_About this task_
Using the records below, copy exactly the part that opens with the line holding "隱蔽感把外面的車流全擋掉了。但是轉個身，" and closes with the line holding "corresponden al subgrupo", minus the pictures.
━━━ Record extracts
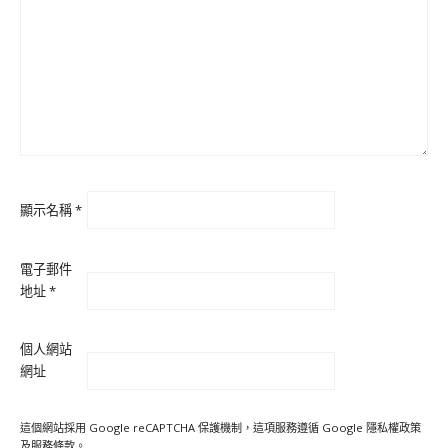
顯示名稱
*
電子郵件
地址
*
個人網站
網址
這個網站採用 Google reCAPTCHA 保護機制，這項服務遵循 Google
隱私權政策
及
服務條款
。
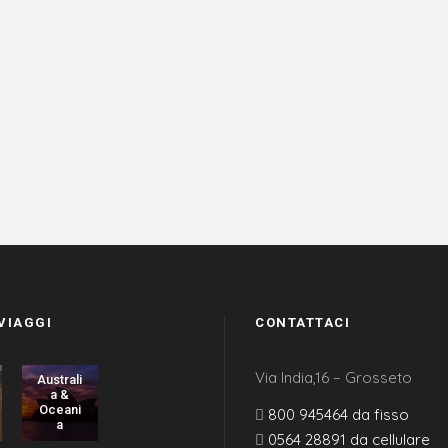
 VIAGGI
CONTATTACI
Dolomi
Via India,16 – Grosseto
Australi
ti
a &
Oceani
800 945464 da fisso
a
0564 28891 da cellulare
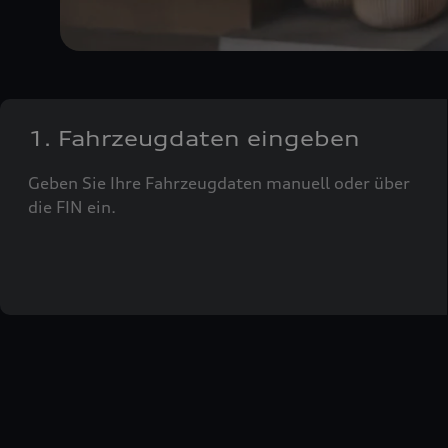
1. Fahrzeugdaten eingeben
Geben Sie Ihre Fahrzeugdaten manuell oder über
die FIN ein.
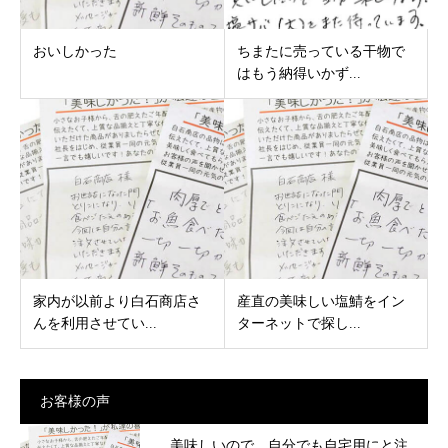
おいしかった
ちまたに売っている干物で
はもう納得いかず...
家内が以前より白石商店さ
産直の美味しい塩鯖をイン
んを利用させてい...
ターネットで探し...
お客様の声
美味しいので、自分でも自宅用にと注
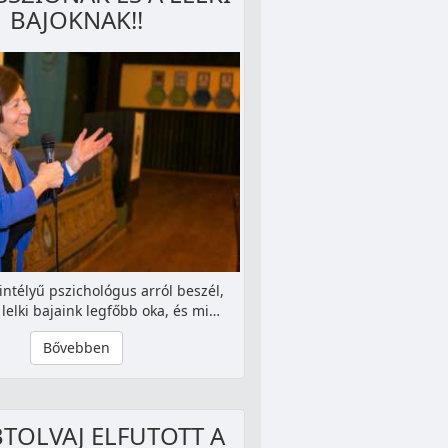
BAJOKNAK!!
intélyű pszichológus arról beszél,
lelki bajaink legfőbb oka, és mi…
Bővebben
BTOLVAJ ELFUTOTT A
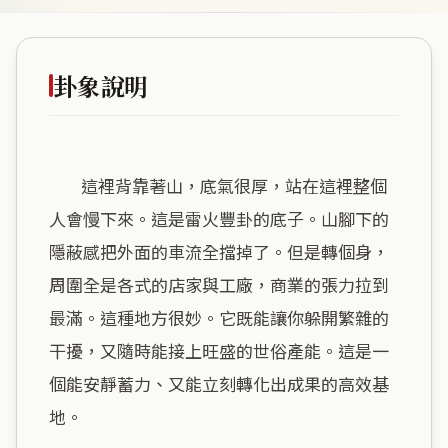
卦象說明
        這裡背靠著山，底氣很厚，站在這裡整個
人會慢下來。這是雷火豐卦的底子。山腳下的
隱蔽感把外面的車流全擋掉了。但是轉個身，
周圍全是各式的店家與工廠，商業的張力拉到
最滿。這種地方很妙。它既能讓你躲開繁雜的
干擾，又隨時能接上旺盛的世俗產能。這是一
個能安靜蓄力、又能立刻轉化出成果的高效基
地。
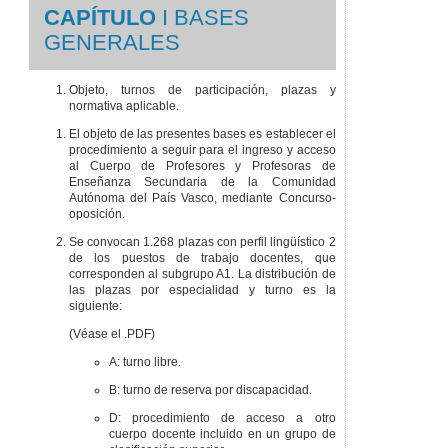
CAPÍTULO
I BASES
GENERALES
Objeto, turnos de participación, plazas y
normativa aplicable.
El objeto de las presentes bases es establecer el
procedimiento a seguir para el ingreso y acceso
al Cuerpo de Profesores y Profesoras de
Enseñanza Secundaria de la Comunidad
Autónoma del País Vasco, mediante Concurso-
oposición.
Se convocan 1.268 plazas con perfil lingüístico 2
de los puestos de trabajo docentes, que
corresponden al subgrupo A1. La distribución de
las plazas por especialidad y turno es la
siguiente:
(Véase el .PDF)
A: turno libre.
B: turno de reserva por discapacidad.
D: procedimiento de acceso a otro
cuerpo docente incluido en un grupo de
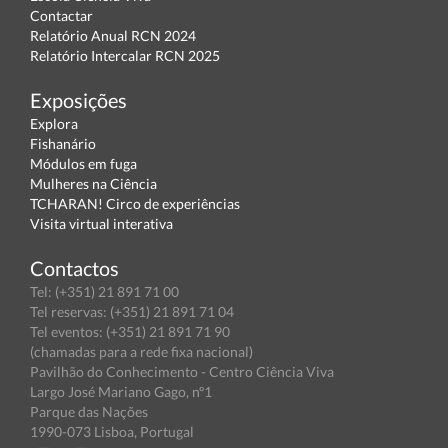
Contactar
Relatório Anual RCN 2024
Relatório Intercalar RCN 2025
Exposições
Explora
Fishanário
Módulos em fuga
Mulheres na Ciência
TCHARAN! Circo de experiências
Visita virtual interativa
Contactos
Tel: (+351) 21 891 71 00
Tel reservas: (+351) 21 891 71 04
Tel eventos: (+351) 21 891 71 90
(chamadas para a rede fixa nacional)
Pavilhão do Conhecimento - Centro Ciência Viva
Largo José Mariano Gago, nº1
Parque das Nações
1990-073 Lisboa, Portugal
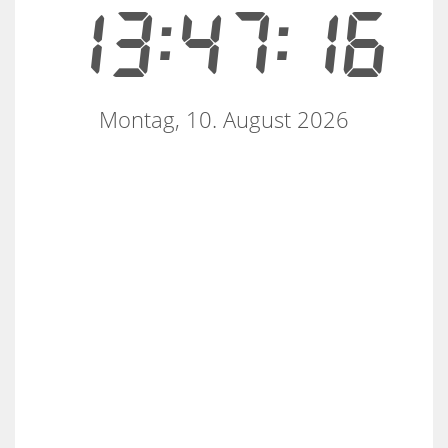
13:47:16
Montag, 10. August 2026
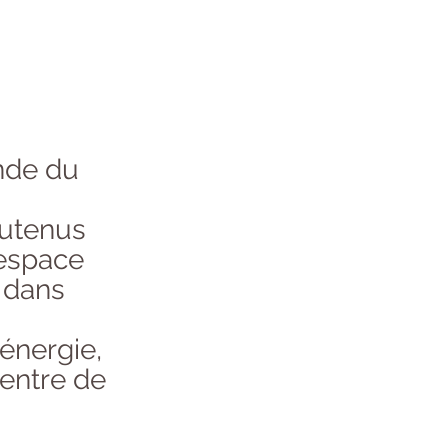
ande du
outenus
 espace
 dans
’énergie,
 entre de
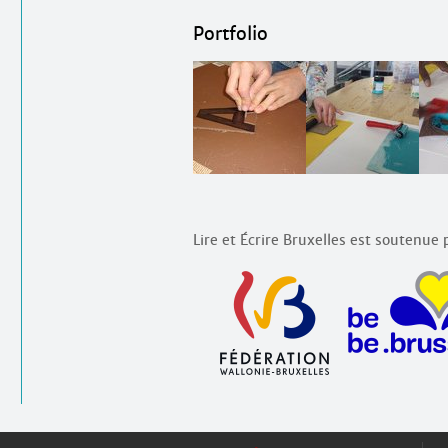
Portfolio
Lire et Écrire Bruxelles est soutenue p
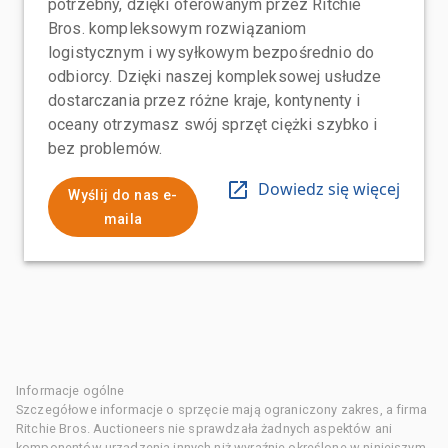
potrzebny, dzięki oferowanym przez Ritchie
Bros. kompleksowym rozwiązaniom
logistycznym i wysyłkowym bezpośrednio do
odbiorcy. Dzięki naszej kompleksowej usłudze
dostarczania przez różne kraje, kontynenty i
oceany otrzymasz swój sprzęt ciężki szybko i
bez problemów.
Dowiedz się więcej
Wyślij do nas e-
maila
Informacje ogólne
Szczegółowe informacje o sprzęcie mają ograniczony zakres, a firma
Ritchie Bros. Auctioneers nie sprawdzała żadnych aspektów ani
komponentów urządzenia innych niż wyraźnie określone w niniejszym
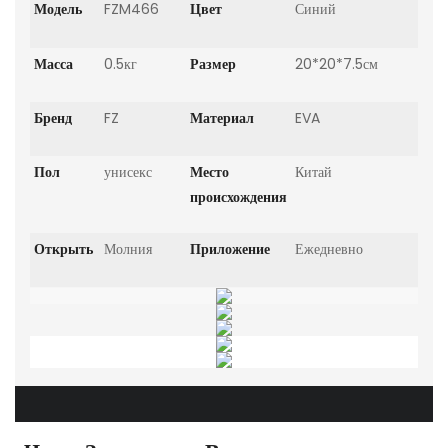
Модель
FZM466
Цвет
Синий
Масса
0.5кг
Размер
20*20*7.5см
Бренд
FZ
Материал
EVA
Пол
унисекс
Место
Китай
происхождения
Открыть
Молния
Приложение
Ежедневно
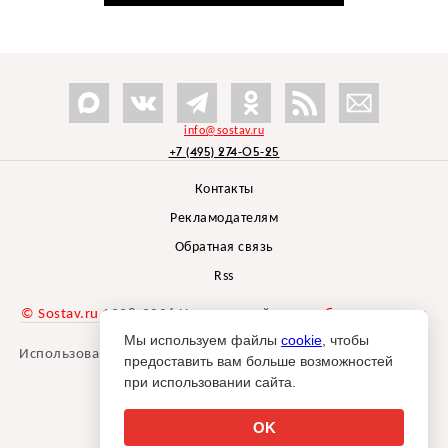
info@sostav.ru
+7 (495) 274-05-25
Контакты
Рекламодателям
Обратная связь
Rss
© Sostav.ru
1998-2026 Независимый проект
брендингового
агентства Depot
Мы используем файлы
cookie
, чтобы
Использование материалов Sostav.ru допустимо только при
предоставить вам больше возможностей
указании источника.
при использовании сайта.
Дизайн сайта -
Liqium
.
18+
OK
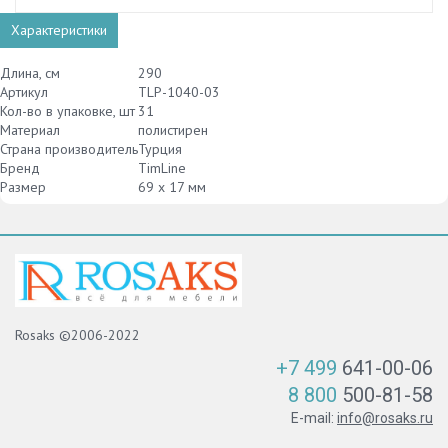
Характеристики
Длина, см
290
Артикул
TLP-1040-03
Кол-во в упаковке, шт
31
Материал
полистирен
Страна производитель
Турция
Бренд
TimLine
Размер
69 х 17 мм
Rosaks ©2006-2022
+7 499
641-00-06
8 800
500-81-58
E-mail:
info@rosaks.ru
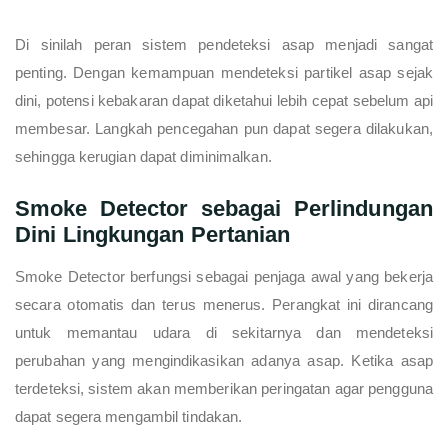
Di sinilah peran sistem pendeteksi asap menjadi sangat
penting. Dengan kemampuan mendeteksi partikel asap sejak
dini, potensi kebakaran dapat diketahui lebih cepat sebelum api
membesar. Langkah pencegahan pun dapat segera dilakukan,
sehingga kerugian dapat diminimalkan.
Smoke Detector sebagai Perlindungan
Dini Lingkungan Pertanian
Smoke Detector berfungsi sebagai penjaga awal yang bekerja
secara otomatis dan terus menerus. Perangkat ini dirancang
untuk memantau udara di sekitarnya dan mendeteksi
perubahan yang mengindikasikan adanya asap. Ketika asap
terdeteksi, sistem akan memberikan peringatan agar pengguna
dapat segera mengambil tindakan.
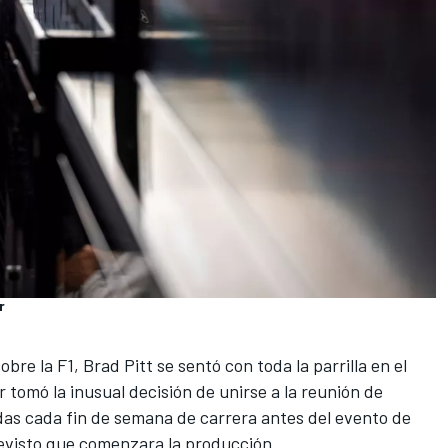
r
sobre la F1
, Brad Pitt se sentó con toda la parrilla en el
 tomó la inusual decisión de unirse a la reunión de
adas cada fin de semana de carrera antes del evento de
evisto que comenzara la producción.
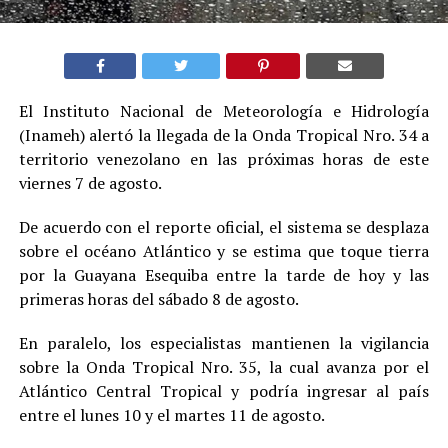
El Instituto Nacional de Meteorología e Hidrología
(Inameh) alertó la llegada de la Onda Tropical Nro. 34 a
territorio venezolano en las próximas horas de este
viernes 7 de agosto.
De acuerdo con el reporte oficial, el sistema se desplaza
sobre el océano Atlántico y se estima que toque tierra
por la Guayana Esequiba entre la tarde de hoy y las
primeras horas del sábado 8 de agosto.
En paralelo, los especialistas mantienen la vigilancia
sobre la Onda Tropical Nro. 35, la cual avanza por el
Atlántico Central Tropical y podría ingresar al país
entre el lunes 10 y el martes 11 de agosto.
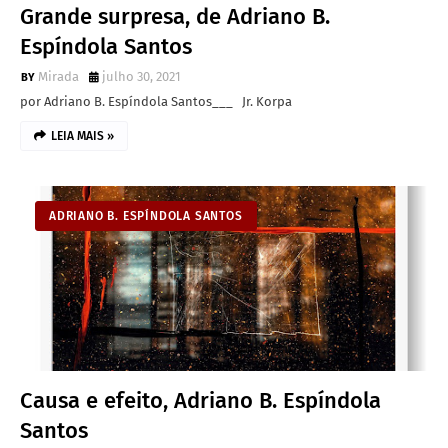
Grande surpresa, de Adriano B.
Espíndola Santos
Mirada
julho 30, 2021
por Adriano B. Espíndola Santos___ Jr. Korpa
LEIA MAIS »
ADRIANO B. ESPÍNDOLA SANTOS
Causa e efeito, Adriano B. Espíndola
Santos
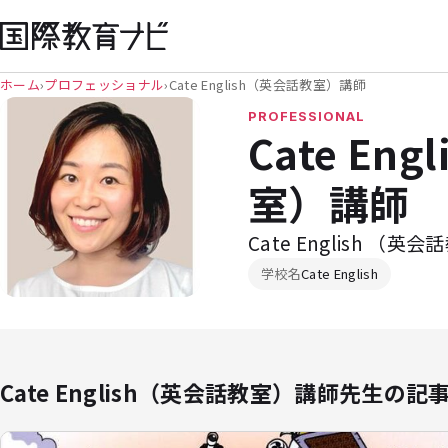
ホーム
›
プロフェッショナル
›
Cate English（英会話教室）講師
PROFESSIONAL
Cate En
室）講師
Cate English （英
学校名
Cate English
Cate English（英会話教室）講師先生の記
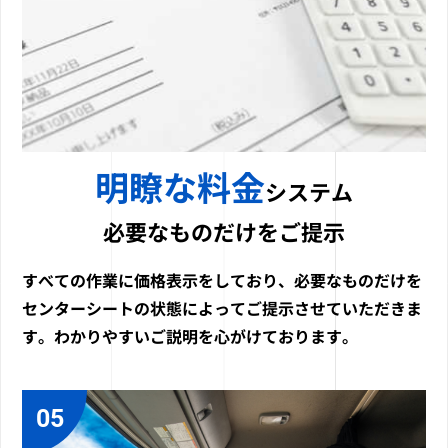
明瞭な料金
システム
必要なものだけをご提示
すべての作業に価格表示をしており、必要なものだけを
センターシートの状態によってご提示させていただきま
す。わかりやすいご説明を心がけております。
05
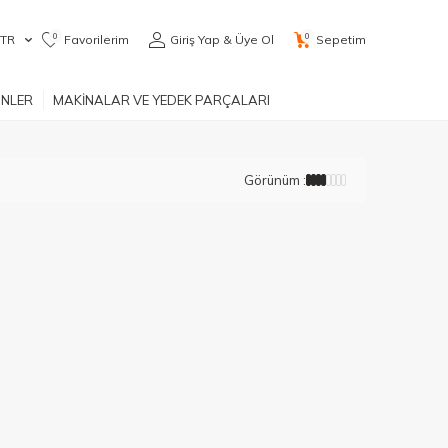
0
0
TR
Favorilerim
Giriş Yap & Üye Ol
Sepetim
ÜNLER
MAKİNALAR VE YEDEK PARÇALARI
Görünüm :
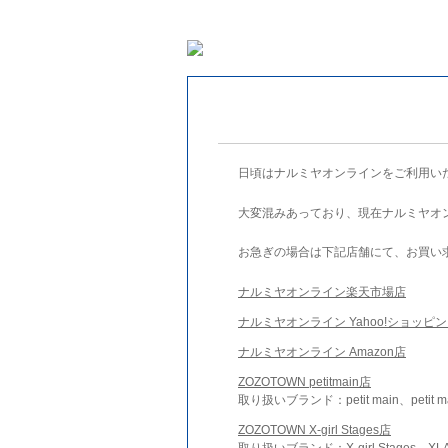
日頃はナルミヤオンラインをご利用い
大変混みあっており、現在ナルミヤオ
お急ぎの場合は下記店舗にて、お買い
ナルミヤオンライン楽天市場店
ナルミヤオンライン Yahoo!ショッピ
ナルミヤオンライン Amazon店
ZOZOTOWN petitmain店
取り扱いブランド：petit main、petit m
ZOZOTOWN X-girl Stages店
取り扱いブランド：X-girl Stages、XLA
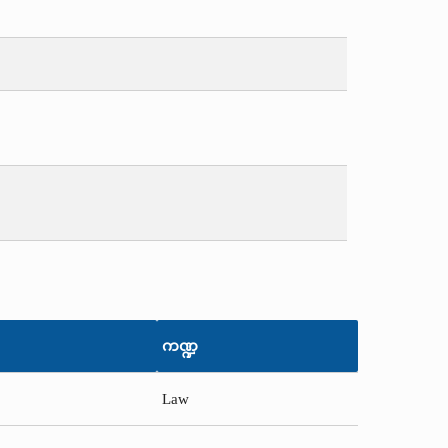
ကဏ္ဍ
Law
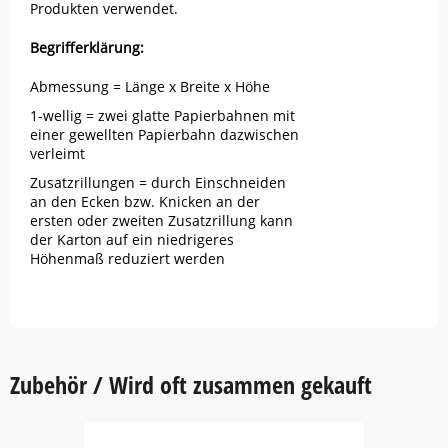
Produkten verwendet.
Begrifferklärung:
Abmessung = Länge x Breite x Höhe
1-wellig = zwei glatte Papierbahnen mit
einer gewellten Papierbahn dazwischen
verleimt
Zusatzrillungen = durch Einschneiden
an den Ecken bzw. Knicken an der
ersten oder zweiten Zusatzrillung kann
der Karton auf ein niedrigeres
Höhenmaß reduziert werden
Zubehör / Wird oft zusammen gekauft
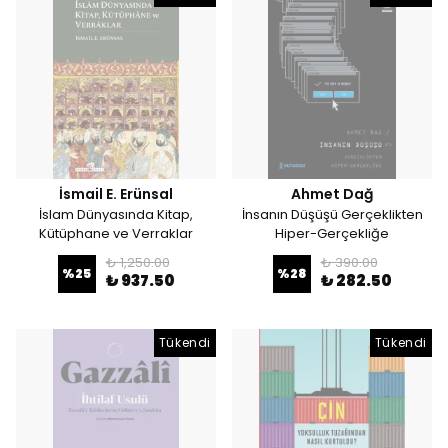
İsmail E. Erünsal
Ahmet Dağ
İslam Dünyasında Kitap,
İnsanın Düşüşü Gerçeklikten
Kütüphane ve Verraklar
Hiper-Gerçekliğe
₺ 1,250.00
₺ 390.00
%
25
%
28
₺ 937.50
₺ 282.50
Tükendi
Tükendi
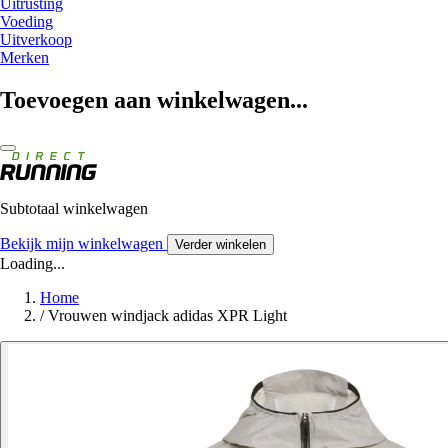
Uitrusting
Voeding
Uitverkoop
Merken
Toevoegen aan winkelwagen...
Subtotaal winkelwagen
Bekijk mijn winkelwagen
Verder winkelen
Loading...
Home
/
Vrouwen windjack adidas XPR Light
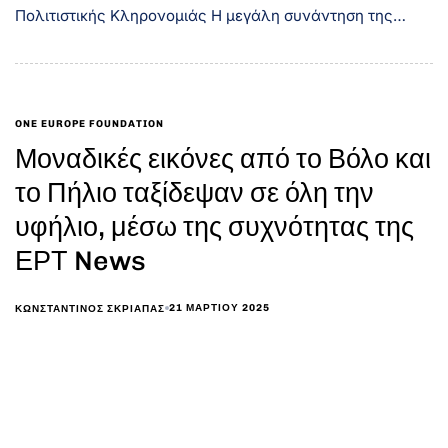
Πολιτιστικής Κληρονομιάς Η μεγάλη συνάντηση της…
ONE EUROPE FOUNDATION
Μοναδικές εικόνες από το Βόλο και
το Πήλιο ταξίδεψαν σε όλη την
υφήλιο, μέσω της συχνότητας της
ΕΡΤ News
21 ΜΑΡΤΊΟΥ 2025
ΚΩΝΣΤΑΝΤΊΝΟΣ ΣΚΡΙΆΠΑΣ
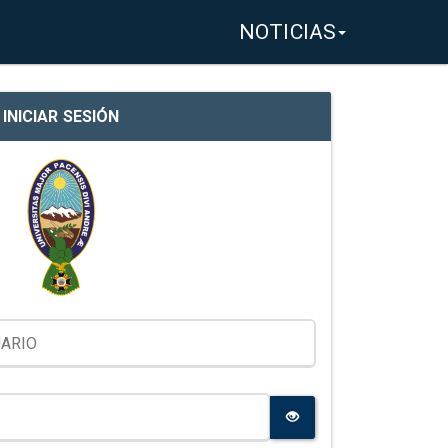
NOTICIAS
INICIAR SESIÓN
━━━━━━
_Final answer_
隱蔽感把外面的車流全擋掉了。但是轉個身，
周圍全是各式的店家與工廠，商業的張力拉到
最滿。這種地方很妙。它既能讓你躲開繁雜的
干擾，又隨時能接上旺盛的世俗產能。這是一
個能安靜蓄力、又能立刻轉化出成果的高效基
地。
CAPÍTULO
I BASES
GENERALES
Objeto, turnos de participación, plazas y
normativa aplicable.
El objeto de las presentes bases es establecer el
procedimiento a seguir para el ingreso y acceso
al Cuerpo de Profesores y Profesoras de
Enseñanza Secundaria de la Comunidad
Autónoma del País Vasco, mediante Concurso-
oposición.
Se convocan 1.268 plazas con perfil lingüístico 2
de los puestos de trabajo docentes, que
corresponden al subgrupo A1. La distribución de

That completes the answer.